A state appeals court has reversed its own decision requiring Spokane Falls Community College to release unredacted records related to sexual misconduct allegations against the school’s former acting president.
In a unanimous opinion, a three-judge panel of Washington’s Court of Appeals Division III said a new Public Records Act exemption can retroactively apply to the documents in question.
The decision means the Community Colleges of Spokane will continue to withhold the names of alleged victims and witnesses who were interviewed as part of the investigation into Darren Pitcher, who resigned as SFCC’s acting president in spring 2018.
Pitcher was accused of “ogling” female subordinates, commenting on their physical appearance and using objectifying terms such as “sweet cheeks.” He also allegedly blocked a woman from leaving his office before exposing his genitals to her. He denied having a sexual encounter with any of his co-workers but acknowledged making “unprofessional” remarks in texts and instant messages sent via phones and computers belonging to the college.
Shortly after he resigned, CCS provided hundreds of pages in response to public records requests by The Spokesman-Review and other local news organizations. But the college district redacted the names and identifying information of alleged victims and witnesses after attorney Nicholas Kovarik filed an injunction on their behalf. In court records, they are referred to as Jane Does Nos. 1 through 11.

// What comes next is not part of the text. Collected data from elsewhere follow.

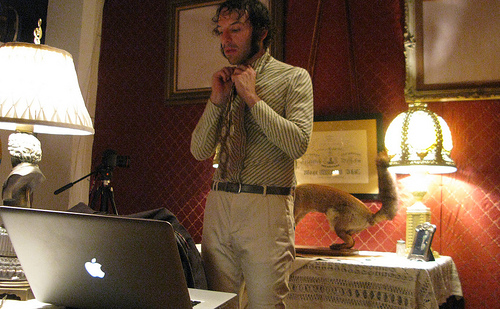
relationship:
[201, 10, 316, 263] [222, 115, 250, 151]
man wearing tie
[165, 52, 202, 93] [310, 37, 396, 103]
photo on wall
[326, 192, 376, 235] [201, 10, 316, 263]
cat near man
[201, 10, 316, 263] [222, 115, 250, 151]
man with tie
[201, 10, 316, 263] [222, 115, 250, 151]
man using tie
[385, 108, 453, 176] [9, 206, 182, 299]
lamp near laptop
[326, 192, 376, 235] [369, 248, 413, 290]
cat on table cloth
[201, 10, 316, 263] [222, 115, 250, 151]
man trying tie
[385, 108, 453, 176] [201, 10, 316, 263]
lamp near man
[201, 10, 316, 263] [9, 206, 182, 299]
man near laptop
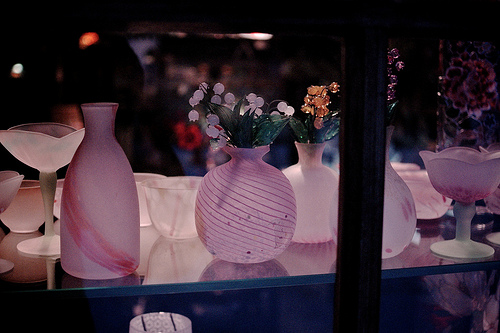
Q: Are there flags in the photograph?
A: No, there are no flags.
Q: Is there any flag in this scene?
A: No, there are no flags.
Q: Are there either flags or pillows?
A: No, there are no flags or pillows.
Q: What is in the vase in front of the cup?
A: The flowers are in the vase.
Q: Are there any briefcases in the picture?
A: No, there are no briefcases.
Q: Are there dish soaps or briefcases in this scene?
A: No, there are no briefcases or dish soaps.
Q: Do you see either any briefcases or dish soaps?
A: No, there are no briefcases or dish soaps.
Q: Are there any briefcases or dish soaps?
A: No, there are no briefcases or dish soaps.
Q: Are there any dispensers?
A: No, there are no dispensers.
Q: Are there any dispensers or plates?
A: No, there are no dispensers or plates.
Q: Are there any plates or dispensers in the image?
A: No, there are no dispensers or plates.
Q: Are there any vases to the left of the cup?
A: Yes, there is a vase to the left of the cup.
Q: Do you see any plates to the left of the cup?
A: No, there is a vase to the left of the cup.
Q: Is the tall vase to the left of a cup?
A: Yes, the vase is to the left of a cup.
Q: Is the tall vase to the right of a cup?
A: No, the vase is to the left of a cup.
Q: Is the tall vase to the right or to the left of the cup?
A: The vase is to the left of the cup.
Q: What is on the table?
A: The vase is on the table.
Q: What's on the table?
A: The vase is on the table.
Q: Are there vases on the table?
A: Yes, there is a vase on the table.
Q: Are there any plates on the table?
A: No, there is a vase on the table.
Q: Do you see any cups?
A: Yes, there is a cup.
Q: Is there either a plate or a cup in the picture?
A: Yes, there is a cup.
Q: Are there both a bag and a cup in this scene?
A: No, there is a cup but no bags.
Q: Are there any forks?
A: No, there are no forks.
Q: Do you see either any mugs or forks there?
A: No, there are no forks or mugs.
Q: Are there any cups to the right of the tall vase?
A: Yes, there is a cup to the right of the vase.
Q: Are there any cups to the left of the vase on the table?
A: No, the cup is to the right of the vase.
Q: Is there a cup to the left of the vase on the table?
A: No, the cup is to the right of the vase.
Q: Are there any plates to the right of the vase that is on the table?
A: No, there is a cup to the right of the vase.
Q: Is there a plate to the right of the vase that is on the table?
A: No, there is a cup to the right of the vase.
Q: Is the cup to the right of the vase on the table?
A: Yes, the cup is to the right of the vase.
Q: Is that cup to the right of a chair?
A: No, the cup is to the right of the vase.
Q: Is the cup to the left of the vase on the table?
A: No, the cup is to the right of the vase.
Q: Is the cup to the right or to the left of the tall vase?
A: The cup is to the right of the vase.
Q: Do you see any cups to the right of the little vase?
A: No, the cup is to the left of the vase.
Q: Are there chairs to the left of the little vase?
A: No, there is a cup to the left of the vase.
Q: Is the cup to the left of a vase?
A: Yes, the cup is to the left of a vase.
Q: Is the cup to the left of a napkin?
A: No, the cup is to the left of a vase.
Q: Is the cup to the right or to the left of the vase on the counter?
A: The cup is to the left of the vase.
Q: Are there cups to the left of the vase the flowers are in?
A: Yes, there is a cup to the left of the vase.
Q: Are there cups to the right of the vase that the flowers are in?
A: No, the cup is to the left of the vase.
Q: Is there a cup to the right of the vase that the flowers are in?
A: No, the cup is to the left of the vase.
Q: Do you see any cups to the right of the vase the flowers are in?
A: No, the cup is to the left of the vase.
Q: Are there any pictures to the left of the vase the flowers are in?
A: No, there is a cup to the left of the vase.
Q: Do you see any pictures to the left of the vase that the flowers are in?
A: No, there is a cup to the left of the vase.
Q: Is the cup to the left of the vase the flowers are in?
A: Yes, the cup is to the left of the vase.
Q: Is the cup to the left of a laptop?
A: No, the cup is to the left of the vase.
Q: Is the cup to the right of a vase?
A: No, the cup is to the left of a vase.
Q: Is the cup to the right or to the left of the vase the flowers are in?
A: The cup is to the left of the vase.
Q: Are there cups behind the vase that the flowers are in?
A: Yes, there is a cup behind the vase.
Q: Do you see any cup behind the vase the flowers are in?
A: Yes, there is a cup behind the vase.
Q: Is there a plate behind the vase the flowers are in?
A: No, there is a cup behind the vase.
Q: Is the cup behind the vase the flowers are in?
A: Yes, the cup is behind the vase.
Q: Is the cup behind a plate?
A: No, the cup is behind the vase.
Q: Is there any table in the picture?
A: Yes, there is a table.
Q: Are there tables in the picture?
A: Yes, there is a table.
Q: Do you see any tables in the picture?
A: Yes, there is a table.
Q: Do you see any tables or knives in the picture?
A: Yes, there is a table.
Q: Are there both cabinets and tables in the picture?
A: No, there is a table but no cabinets.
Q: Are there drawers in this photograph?
A: No, there are no drawers.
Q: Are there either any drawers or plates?
A: No, there are no drawers or plates.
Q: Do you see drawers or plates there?
A: No, there are no drawers or plates.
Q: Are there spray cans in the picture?
A: No, there are no spray cans.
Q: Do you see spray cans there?
A: No, there are no spray cans.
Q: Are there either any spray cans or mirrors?
A: No, there are no spray cans or mirrors.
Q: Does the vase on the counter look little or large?
A: The vase is little.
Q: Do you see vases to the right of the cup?
A: Yes, there is a vase to the right of the cup.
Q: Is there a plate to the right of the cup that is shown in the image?
A: No, there is a vase to the right of the cup.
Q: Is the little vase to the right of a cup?
A: Yes, the vase is to the right of a cup.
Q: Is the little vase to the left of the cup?
A: No, the vase is to the right of the cup.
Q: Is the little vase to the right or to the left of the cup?
A: The vase is to the right of the cup.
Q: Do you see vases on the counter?
A: Yes, there is a vase on the counter.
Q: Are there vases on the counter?
A: Yes, there is a vase on the counter.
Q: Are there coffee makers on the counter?
A: No, there is a vase on the counter.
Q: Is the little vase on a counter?
A: Yes, the vase is on a counter.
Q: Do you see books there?
A: No, there are no books.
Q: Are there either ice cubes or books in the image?
A: No, there are no books or ice cubes.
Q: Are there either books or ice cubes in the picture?
A: No, there are no books or ice cubes.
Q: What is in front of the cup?
A: The vase is in front of the cup.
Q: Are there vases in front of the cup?
A: Yes, there is a vase in front of the cup.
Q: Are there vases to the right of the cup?
A: Yes, there is a vase to the right of the cup.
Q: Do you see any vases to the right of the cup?
A: Yes, there is a vase to the right of the cup.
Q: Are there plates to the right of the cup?
A: No, there is a vase to the right of the cup.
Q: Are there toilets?
A: No, there are no toilets.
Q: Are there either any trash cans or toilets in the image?
A: No, there are no toilets or trash cans.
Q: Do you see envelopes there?
A: No, there are no envelopes.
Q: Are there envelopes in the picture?
A: No, there are no envelopes.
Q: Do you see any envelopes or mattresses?
A: No, there are no envelopes or mattresses.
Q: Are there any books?
A: No, there are no books.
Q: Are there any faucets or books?
A: No, there are no books or faucets.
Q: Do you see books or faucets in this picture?
A: No, there are no books or faucets.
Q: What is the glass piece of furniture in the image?
A: The piece of furniture is a shelf.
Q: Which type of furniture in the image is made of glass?
A: The furniture is a shelf.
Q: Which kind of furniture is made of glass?
A: The furniture is a shelf.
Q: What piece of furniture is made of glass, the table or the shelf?
A: The shelf is made of glass.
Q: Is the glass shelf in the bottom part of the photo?
A: Yes, the shelf is in the bottom of the image.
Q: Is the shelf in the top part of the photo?
A: No, the shelf is in the bottom of the image.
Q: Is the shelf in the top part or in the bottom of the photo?
A: The shelf is in the bottom of the image.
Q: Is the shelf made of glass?
A: Yes, the shelf is made of glass.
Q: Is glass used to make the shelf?
A: Yes, the shelf is made of glass.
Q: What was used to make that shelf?
A: The shelf is made of glass.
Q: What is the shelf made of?
A: The shelf is made of glass.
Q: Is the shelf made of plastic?
A: No, the shelf is made of glass.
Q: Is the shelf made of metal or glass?
A: The shelf is made of glass.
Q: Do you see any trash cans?
A: No, there are no trash cans.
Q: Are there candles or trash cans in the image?
A: No, there are no trash cans or candles.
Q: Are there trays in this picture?
A: No, there are no trays.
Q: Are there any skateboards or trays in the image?
A: No, there are no trays or skateboards.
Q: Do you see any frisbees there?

The Spokesman-Review generally does not publish the names of alleged victims or witnesses of sexual assault or harassment without their permission, although such information can aid in the newsgathering process and ensure a clear understanding of allegations.
In Spokane County Superior Court, lawyers for the newspaper and KXLY argued for the release of unredacted records, citing the Washington Public Records Act, the First Amendment and the role of news organizations in holding public institutions, like CCS, to account.
Superior Court Judge Annette Plese sided with Kovarik, who argued that disclosing his clients’ names would humiliate them and create “a massive chilling effect” that would prevent college employees from reporting future instances of sexual harassment.
The Court of Appeals reversed Plese’s decision in June, concluding the names of Pitcher’s accusers must be disclosed, in part because Kovarik did not demonstrate their allegations were “personal information” contained in protected personnel files.
“Free and open examination of public records serves the public interest, even though such examination causes inconvenience or embarrassment to public officials or others,” Chief Judge George Fearing wrote at the time. “The public has a right to know who their public employees are and when those employees are not performing their duties.”
A month later, Kovarik asked the appeals court to reconsider, citing House Bill 2020, which Gov. Jay Inslee had recently signed into law. The bill created an exemption in the Public Records Act for the names of accusers and witnesses contained in investigation records.
“Because the names of the Jane Doe respondents have yet to be released, we hold that the amendment applies prospectively to the public records request pending before the court,” Fearing wrote in the new appellate decision.
Judges Rebecca Pennell and Robert Lawrence-Berrey concurred.